:: TASK INPUTS

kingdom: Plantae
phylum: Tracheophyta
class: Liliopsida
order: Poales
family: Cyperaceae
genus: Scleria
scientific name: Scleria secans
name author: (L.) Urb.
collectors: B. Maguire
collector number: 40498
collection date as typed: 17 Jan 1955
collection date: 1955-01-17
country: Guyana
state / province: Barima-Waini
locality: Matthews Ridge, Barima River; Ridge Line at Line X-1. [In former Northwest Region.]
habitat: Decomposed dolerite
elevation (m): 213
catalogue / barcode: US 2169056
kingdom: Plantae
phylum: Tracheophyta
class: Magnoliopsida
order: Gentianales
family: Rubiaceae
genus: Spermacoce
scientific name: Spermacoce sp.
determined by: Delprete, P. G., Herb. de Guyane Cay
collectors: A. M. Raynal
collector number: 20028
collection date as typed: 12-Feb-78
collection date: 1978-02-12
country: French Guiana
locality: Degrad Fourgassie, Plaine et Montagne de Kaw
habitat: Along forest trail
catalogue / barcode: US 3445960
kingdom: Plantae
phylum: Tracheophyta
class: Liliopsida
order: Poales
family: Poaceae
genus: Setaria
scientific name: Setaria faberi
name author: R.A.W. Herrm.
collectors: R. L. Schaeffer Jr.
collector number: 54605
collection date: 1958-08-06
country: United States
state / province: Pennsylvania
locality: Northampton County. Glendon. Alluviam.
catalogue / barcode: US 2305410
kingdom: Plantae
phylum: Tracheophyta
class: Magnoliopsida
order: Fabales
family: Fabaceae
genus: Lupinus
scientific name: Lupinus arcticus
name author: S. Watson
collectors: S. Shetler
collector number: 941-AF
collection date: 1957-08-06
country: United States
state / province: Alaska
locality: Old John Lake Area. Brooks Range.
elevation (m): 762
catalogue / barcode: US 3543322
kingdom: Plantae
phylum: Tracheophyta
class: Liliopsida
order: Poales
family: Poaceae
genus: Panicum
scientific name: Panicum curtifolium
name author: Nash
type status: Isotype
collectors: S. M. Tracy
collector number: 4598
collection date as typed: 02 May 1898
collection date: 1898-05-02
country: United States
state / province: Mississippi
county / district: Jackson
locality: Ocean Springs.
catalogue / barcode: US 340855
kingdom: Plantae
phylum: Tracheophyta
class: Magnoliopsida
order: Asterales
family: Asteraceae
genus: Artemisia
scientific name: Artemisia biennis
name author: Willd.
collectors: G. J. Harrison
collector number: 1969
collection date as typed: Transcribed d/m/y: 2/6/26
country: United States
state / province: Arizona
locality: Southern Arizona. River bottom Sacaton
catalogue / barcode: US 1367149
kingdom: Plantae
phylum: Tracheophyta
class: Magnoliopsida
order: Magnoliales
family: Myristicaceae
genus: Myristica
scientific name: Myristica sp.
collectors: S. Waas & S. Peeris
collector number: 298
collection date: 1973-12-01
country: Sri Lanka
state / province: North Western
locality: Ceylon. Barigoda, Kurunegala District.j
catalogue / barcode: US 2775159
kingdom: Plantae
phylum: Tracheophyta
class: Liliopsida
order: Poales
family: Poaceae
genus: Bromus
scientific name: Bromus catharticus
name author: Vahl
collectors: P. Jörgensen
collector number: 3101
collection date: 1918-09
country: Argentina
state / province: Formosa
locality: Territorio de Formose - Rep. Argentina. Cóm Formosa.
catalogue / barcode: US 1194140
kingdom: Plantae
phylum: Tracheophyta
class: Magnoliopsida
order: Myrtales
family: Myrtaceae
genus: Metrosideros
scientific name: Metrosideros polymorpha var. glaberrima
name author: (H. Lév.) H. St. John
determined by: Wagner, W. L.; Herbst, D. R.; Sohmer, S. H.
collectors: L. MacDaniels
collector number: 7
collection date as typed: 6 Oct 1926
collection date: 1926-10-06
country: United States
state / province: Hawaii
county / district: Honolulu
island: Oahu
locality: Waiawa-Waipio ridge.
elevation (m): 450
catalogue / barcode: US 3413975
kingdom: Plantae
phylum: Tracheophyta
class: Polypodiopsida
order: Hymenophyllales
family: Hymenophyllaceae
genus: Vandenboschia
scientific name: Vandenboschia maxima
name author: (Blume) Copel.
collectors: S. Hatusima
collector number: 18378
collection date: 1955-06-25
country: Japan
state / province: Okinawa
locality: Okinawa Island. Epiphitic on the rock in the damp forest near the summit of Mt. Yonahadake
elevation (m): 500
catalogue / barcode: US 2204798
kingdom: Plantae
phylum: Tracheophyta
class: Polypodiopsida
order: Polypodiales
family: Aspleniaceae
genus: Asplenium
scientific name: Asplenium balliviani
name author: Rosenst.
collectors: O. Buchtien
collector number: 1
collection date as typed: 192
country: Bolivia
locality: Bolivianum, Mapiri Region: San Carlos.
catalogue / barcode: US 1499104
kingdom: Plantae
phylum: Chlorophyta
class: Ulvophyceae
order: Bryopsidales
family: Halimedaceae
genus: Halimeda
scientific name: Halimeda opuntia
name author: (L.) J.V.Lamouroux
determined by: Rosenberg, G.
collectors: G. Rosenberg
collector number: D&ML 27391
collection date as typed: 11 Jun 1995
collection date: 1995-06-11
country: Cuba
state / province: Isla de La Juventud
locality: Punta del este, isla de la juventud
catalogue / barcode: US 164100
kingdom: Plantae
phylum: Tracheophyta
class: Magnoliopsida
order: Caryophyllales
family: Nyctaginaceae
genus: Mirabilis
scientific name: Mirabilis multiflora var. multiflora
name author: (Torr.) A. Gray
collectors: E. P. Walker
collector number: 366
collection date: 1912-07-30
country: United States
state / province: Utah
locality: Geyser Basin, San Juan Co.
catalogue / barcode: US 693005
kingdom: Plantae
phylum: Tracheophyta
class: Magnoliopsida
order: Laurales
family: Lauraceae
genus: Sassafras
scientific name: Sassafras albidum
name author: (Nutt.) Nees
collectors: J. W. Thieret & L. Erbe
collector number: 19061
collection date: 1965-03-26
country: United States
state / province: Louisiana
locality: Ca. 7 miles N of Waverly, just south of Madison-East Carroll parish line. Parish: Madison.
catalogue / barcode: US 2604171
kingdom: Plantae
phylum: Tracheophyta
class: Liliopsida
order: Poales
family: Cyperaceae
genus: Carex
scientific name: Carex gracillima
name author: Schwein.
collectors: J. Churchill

::::

Can you update all the rows above, changing every "catalogue" to "catalog" and leaving everything else as it is?

EXPECTED ANSWER =
kingdom: Plantae
phylum: Tracheophyta
class: Liliopsida
order: Poales
family: Cyperaceae
genus: Scleria
scientific name: Scleria secans
name author: (L.) Urb.
collectors: B. Maguire
collector number: 40498
collection date as typed: 17 Jan 1955
collection date: 1955-01-17
country: Guyana
state / province: Barima-Waini
locality: Matthews Ridge, Barima River; Ridge Line at Line X-1. [In former Northwest Region.]
habitat: Decomposed dolerite
elevation (m): 213
catalog / barcode: US 2169056
kingdom: Plantae
phylum: Tracheophyta
class: Magnoliopsida
order: Gentianales
family: Rubiaceae
genus: Spermacoce
scientific name: Spermacoce sp.
determined by: Delprete, P. G., Herb. de Guyane Cay
collectors: A. M. Raynal
collector number: 20028
collection date as typed: 12-Feb-78
collection date: 1978-02-12
country: French Guiana
locality: Degrad Fourgassie, Plaine et Montagne de Kaw
habitat: Along forest trail
catalog / barcode: US 3445960
kingdom: Plantae
phylum: Tracheophyta
class: Liliopsida
order: Poales
family: Poaceae
genus: Setaria
scientific name: Setaria faberi
name author: R.A.W. Herrm.
collectors: R. L. Schaeffer Jr.
collector number: 54605
collection date: 1958-08-06
country: United States
state / province: Pennsylvania
locality: Northampton County. Glendon. Alluviam.
catalog / barcode: US 2305410
kingdom: Plantae
phylum: Tracheophyta
class: Magnoliopsida
order: Fabales
family: Fabaceae
genus: Lupinus
scientific name: Lupinus arcticus
name author: S. Watson
collectors: S. Shetler
collector number: 941-AF
collection date: 1957-08-06
country: United States
state / province: Alaska
locality: Old John Lake Area. Brooks Range.
elevation (m): 762
catalog / barcode: US 3543322
kingdom: Plantae
phylum: Tracheophyta
class: Liliopsida
order: Poales
family: Poaceae
genus: Panicum
scientific name: Panicum curtifolium
name author: Nash
type status: Isotype
collectors: S. M. Tracy
collector number: 4598
collection date as typed: 02 May 1898
collection date: 1898-05-02
country: United States
state / province: Mississippi
county / district: Jackson
locality: Ocean Springs.
catalog / barcode: US 340855
kingdom: Plantae
phylum: Tracheophyta
class: Magnoliopsida
order: Asterales
family: Asteraceae
genus: Artemisia
scientific name: Artemisia biennis
name author: Willd.
collectors: G. J. Harrison
collector number: 1969
collection date as typed: Transcribed d/m/y: 2/6/26
country: United States
state / province: Arizona
locality: Southern Arizona. River bottom Sacaton
catalog / barcode: US 1367149
kingdom: Plantae
phylum: Tracheophyta
class: Magnoliopsida
order: Magnoliales
family: Myristicaceae
genus: Myristica
scientific name: Myristica sp.
collectors: S. Waas & S. Peeris
collector number: 298
collection date: 1973-12-01
country: Sri Lanka
state / province: North Western
locality: Ceylon. Barigoda, Kurunegala District.j
catalog / barcode: US 2775159
kingdom: Plantae
phylum: Tracheophyta
class: Liliopsida
order: Poales
family: Poaceae
genus: Bromus
scientific name: Bromus catharticus
name author: Vahl
collectors: P. Jörgensen
collector number: 3101
collection date: 1918-09
country: Argentina
state / province: Formosa
locality: Territorio de Formose - Rep. Argentina. Cóm Formosa.
catalog / barcode: US 1194140
kingdom: Plantae
phylum: Tracheophyta
class: Magnoliopsida
order: Myrtales
family: Myrtaceae
genus: Metrosideros
scientific name: Metrosideros polymorpha var. glaberrima
name author: (H. Lév.) H. St. John
determined by: Wagner, W. L.; Herbst, D. R.; Sohmer, S. H.
collectors: L. MacDaniels
collector number: 7
collection date as typed: 6 Oct 1926
collection date: 1926-10-06
country: United States
state / province: Hawaii
county / district: Honolulu
island: Oahu
locality: Waiawa-Waipio ridge.
elevation (m): 450
catalog / barcode: US 3413975
kingdom: Plantae
phylum: Tracheophyta
class: Polypodiopsida
order: Hymenophyllales
family: Hymenophyllaceae
genus: Vandenboschia
scientific name: Vandenboschia maxima
name author: (Blume) Copel.
collectors: S. Hatusima
collector number: 18378
collection date: 1955-06-25
country: Japan
state / province: Okinawa
locality: Okinawa Island. Epiphitic on the rock in the damp forest near the summit of Mt. Yonahadake
elevation (m): 500
catalog / barcode: US 2204798
kingdom: Plantae
phylum: Tracheophyta
class: Polypodiopsida
order: Polypodiales
family: Aspleniaceae
genus: Asplenium
scientific name: Asplenium balliviani
name author: Rosenst.
collectors: O. Buchtien
collector number: 1
collection date as typed: 192
country: Bolivia
locality: Bolivianum, Mapiri Region: San Carlos.
catalog / barcode: US 1499104
kingdom: Plantae
phylum: Chlorophyta
class: Ulvophyceae
order: Bryopsidales
family: Halimedaceae
genus: Halimeda
scientific name: Halimeda opuntia
name author: (L.) J.V.Lamouroux
determined by: Rosenberg, G.
collectors: G. Rosenberg
collector number: D&ML 27391
collection date as typed: 11 Jun 1995
collection date: 1995-06-11
country: Cuba
state / province: Isla de La Juventud
locality: Punta del este, isla de la juventud
catalog / barcode: US 164100
kingdom: Plantae
phylum: Tracheophyta
class: Magnoliopsida
order: Caryophyllales
family: Nyctaginaceae
genus: Mirabilis
scientific name: Mirabilis multiflora var. multiflora
name author: (Torr.) A. Gray
collectors: E. P. Walker
collector number: 366
collection date: 1912-07-30
country: United States
state / province: Utah
locality: Geyser Basin, San Juan Co.
catalog / barcode: US 693005
kingdom: Plantae
phylum: Tracheophyta
class: Magnoliopsida
order: Laurales
family: Lauraceae
genus: Sassafras
scientific name: Sassafras albidum
name author: (Nutt.) Nees
collectors: J. W. Thieret & L. Erbe
collector number: 19061
collection date: 1965-03-26
country: United States
state / province: Louisiana
locality: Ca. 7 miles N of Waverly, just south of Madison-East Carroll parish line. Parish: Madison.
catalog / barcode: US 2604171
kingdom: Plantae
phylum: Tracheophyta
class: Liliopsida
order: Poales
family: Cyperaceae
genus: Carex
scientific name: Carex gracillima
name author: Schwein.
collectors: J. Churchill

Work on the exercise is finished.